Wednesday 3 April 2013


The Global Convergence of NHL Hockey
By: David Miller
Wednesday, April 3, 2013
Keeping consistent with my three previous blogs relating to the music industry, this blog will revolve around the discussion of another form of popular entertainment, that being the National Hockey League.  It comes to no surprise that the National Hockey League, or NHL, attributes the majority of its popularity to its Canadian audiences.  Through copious amounts of clever marketing techniques that are correlated with programming, Canadian networks like CBC use hockey as a way of bringing an entire country together in a mutual love for the game of hockey.  However, the NHL has transcended beyond its initial focus of entertaining Canadian and American audiences, for they are now engaging in what Henry Jenkins believes to be “Global Convergence culture.”

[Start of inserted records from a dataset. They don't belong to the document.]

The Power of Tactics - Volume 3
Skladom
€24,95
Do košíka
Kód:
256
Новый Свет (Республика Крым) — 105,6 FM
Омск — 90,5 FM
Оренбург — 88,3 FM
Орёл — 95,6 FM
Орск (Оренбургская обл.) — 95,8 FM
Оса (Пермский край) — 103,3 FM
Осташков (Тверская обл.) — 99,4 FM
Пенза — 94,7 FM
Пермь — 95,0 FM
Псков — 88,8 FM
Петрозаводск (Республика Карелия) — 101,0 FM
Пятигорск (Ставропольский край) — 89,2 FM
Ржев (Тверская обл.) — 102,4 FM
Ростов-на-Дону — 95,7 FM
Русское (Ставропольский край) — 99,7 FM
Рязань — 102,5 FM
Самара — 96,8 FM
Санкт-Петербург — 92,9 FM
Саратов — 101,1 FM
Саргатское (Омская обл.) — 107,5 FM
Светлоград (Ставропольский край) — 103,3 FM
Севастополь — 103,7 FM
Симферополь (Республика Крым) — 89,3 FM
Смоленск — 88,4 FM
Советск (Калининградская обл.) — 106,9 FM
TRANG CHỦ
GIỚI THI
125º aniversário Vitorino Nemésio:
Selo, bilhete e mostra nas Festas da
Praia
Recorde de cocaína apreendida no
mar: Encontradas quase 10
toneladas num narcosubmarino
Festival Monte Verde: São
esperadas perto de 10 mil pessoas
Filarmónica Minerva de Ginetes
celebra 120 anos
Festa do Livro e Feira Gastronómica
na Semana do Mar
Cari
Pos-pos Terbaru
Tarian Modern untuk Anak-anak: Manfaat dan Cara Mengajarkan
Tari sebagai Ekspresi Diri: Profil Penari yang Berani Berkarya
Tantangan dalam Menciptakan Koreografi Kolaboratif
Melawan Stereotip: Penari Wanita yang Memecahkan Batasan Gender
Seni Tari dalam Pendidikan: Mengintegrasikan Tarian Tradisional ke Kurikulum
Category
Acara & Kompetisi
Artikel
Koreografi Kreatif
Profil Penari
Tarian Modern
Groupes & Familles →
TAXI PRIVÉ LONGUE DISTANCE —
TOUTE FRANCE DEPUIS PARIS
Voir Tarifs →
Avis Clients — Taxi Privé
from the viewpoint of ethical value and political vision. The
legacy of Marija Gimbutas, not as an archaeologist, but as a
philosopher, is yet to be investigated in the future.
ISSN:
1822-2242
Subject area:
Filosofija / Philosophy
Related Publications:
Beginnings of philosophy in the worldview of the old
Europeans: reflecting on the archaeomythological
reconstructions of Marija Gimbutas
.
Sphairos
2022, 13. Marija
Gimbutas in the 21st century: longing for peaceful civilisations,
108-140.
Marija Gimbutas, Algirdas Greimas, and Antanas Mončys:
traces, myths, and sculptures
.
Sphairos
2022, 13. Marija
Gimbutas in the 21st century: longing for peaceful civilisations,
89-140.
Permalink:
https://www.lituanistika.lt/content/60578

Global Convergence is understood as being the cultural hybridity that results from the inter-national circulation of media content (Jenkins, 2001).  In relation to the NHL, media is used in order to converge nations and acquire National Hockey League fans all across the globe.  This process has been made easy due in part to the process known as the “global village.”
Marshall McLuhan’s theoretical understanding of the global village suggests that an electronic nervous system, the media, is rapidly integrating the planet.  Events in one part of the world can now be experienced from other parts of the world in real-time, which is what human experience was like when we lived in small villages (McLuhan, 1964).  The NHL has tapped into this idea through their strategic manipulation of mediated content.  Through blogs and information on the Internet, social media announcements, live games aired across multiple television and radio channels, articles in sports magazines, etc. fans now have access to NHL content at all times and in any place around the globe.  The results seem to be successful, for the NHL has risen beyond acquiring fans all across North America, and has begun to develop popularity throughout Europe.  Copious amounts of NHL games have been played in European cities for the better part of the past decade- specifically within Berlin, London, Stockholm, Helsinki and many more.

In addition to games being played in Europe, the National Hockey League has quietly been considering expanding within Europe by putting an actual NHL team in a large European city.  This idealization, although simply a rumor at this point in time, has been generating copious amounts of attention in the hockey world.  However, regardless of whether or not this expansion may or may not happen, it only shines light on how NHL hockey has become an aspect of Global Convergence Culture.  If this idea does in fact become a reality, one may begin to question what’s next for this multi-billion dollar industry?